女性の日とミモザ

3月8日は女性の日というのが日本でもかなり認知されてきましたね。昔の話になりますが、イタリアのレストランに居た頃に体験した女性の日と、ケーキを含めてミモザの話をしたいと思います。

 フェスタ・デッラ・ドンナ

直訳すると「女性のお祝いの日」になります。その名の通り、イタリアでは女子会の日のようになっています。

男性は女性にミモザの花を贈って、子供たちの面倒をみる。そして女性は集まって、夜にレストランで女子会といった感じです。

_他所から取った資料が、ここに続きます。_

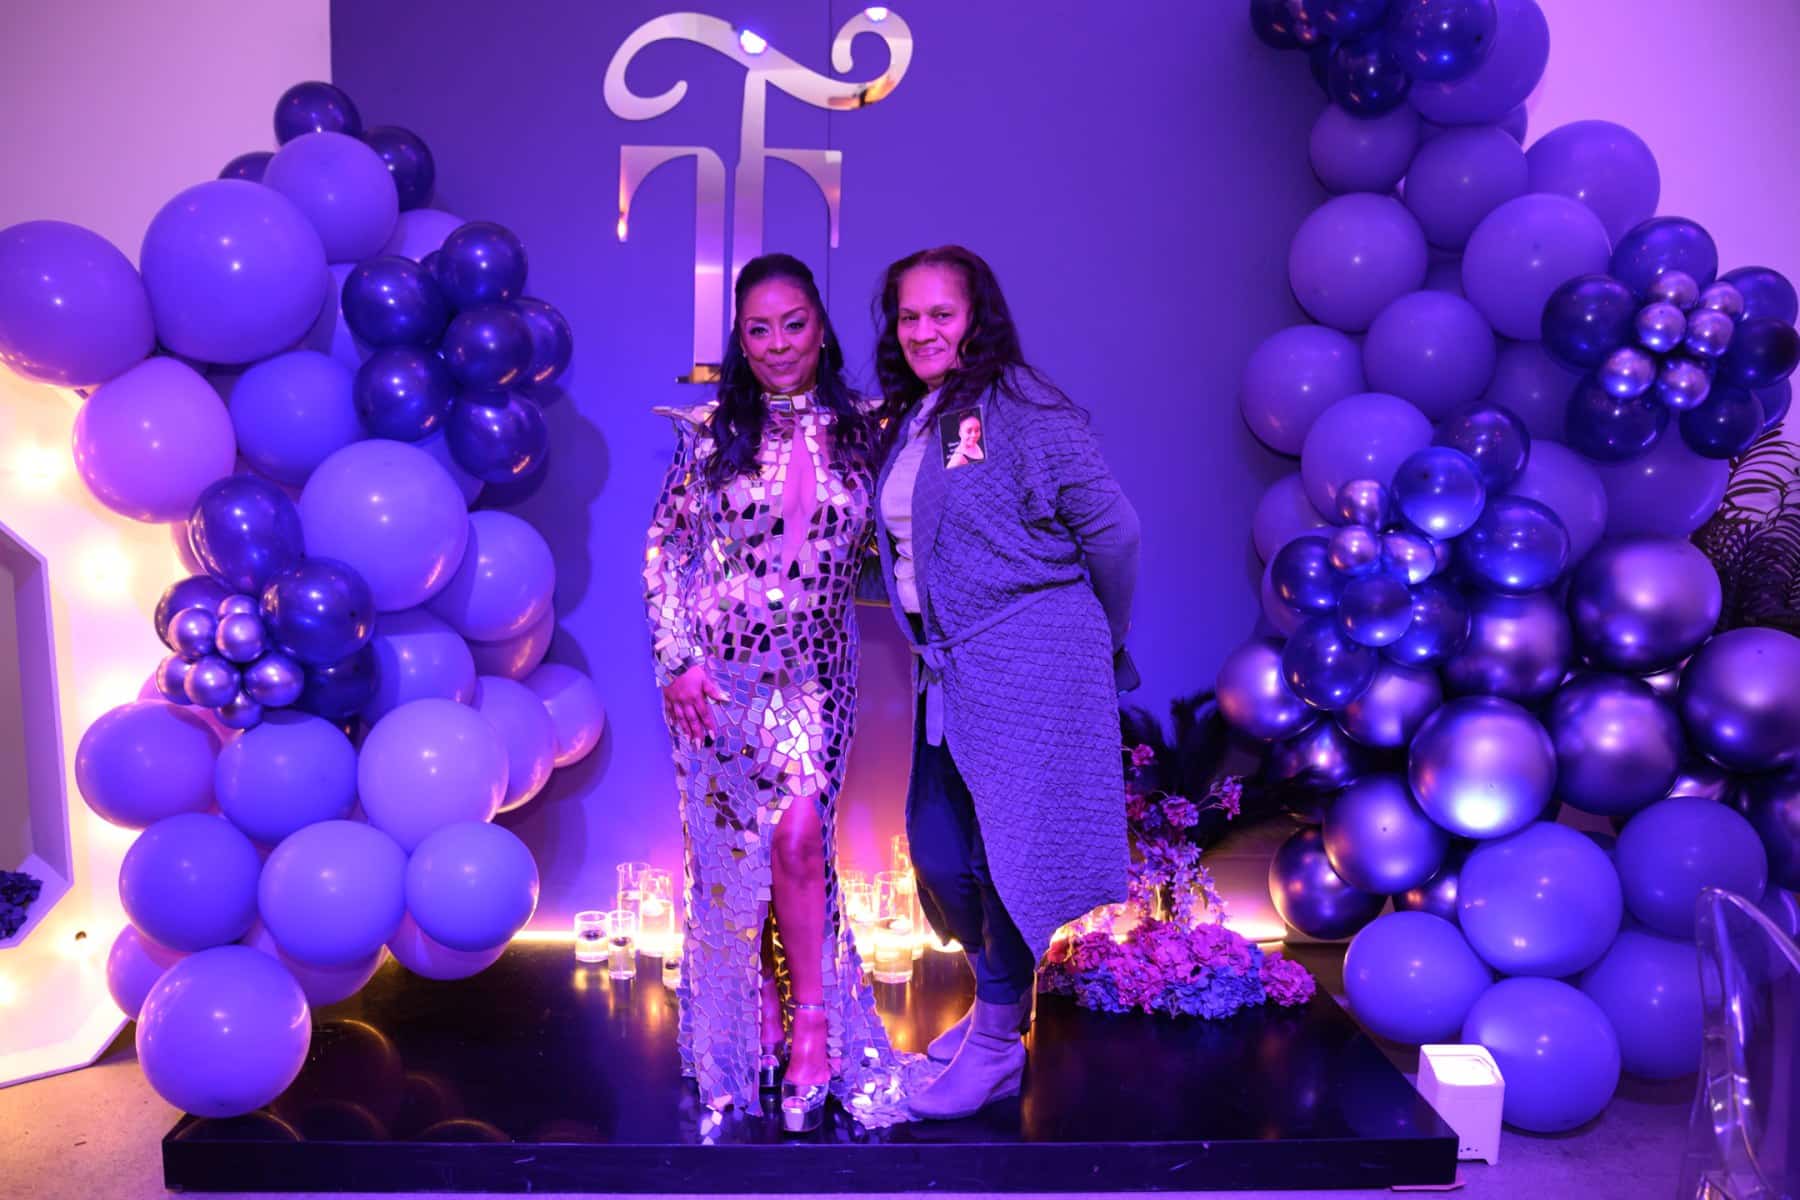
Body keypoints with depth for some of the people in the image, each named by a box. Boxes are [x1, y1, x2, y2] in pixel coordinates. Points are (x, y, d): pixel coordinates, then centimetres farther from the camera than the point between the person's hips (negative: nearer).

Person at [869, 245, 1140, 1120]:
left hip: (1027, 665, -8)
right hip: (949, 668, 8)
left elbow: (1111, 528, -9)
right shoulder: (909, 422, 13)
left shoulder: (1023, 412, -10)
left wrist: (1098, 636, 2)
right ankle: (999, 995, 34)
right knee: (937, 851, 12)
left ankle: (998, 1041, 15)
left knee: (1009, 848, -1)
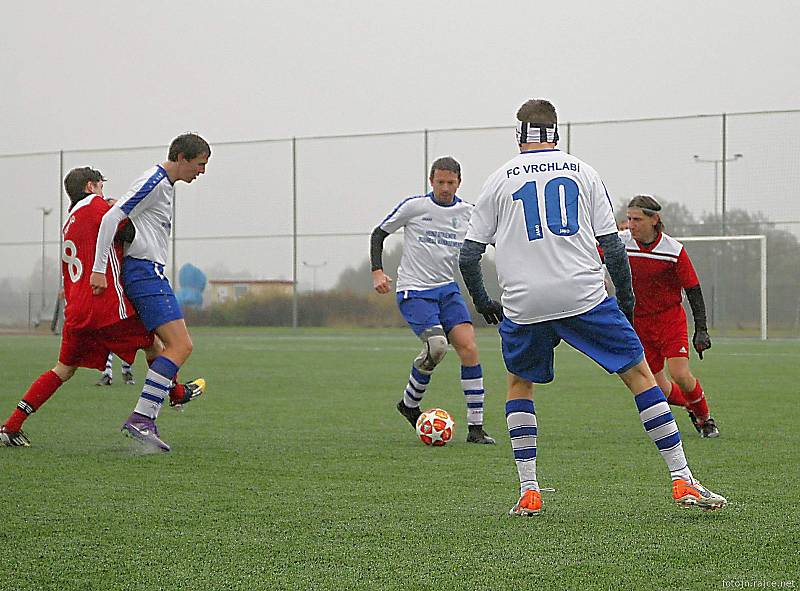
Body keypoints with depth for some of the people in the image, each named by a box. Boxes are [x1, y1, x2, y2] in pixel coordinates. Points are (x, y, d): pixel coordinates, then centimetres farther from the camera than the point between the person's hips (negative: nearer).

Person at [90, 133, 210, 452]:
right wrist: (98, 270, -20)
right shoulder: (154, 181, -11)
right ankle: (141, 418, -22)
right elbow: (111, 218, -17)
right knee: (180, 345, -18)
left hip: (150, 274, 11)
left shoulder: (165, 184, 20)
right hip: (145, 272, -11)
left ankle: (147, 424, 6)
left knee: (175, 346, 11)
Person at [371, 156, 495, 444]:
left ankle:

昔々の3月8日、私はリグーリア州のレストランに居ましたが、女性のグループ客でいっぱいでした。女性を謳歌する、そんな日のようです。

 当日お祝いできなくても

働いていたお店の厨房はお嫁さんとお姑さんで切り盛りしていて、そこに私も入り、女性3名でした。3月8日は働いていたので、後日女性の日のお祝いをしようと、約一月後の夜に彼女たちの友人2名が加わって5人で海岸沿いのレストランにシーフードを食べに行きました。与えられた機会は逃さないのです。

ミモザケーキ

3月上旬のケーキ屋さんにはミモザを模したケーキが並びます。ショーウィンドウが黄色と緑で溢れて春の訪れを感じます。ケーキはクリーム(カスタードクリームを使う事が多い)を挟み、表面に細かく刻んだスポンジケーキを貼り付けてミモザの花に見立てています。

 ミモザ(アカシア)の木

地植えにすると恐ろしく大きくなります。リグーリアのレストランの前にあったものは、建物の2階の高さを余裕で超えていました。女性の日の辺りには他に咲いている花がないからどこにでもあるミモザになったんだよと、店のオーナーが言っていましたが、真偽は別としてリグーリアの内陸、山間部に居るとそう捉えるのはよく理解できました。

ひと夏で1m近く伸びます。剪定はしっかりしないと収拾がつかなくなります。花粉の量が多いので、敏感な人は避けた方がいいかもしれません。

幹が大きくなっても風で折れてダメになるという話をよく聞きます。私も一昨年に10年以上育てたミモザの分岐が折れて枯れてしまいました。

ミモザから卒業しようと思っていたのですが、数日前に花屋さんでこの状態でこの値段?!というものが売られているのを見て、次は矮性のものを育てようと決意しました。樹高が1m位にしかならないそうです。

なんだかんだ書きましたがミモザが好きです。梅の次にミモザ、その次に桜を見て春が来たんだなと感じます。育ててみたいと思う方の参考になれば幸いです。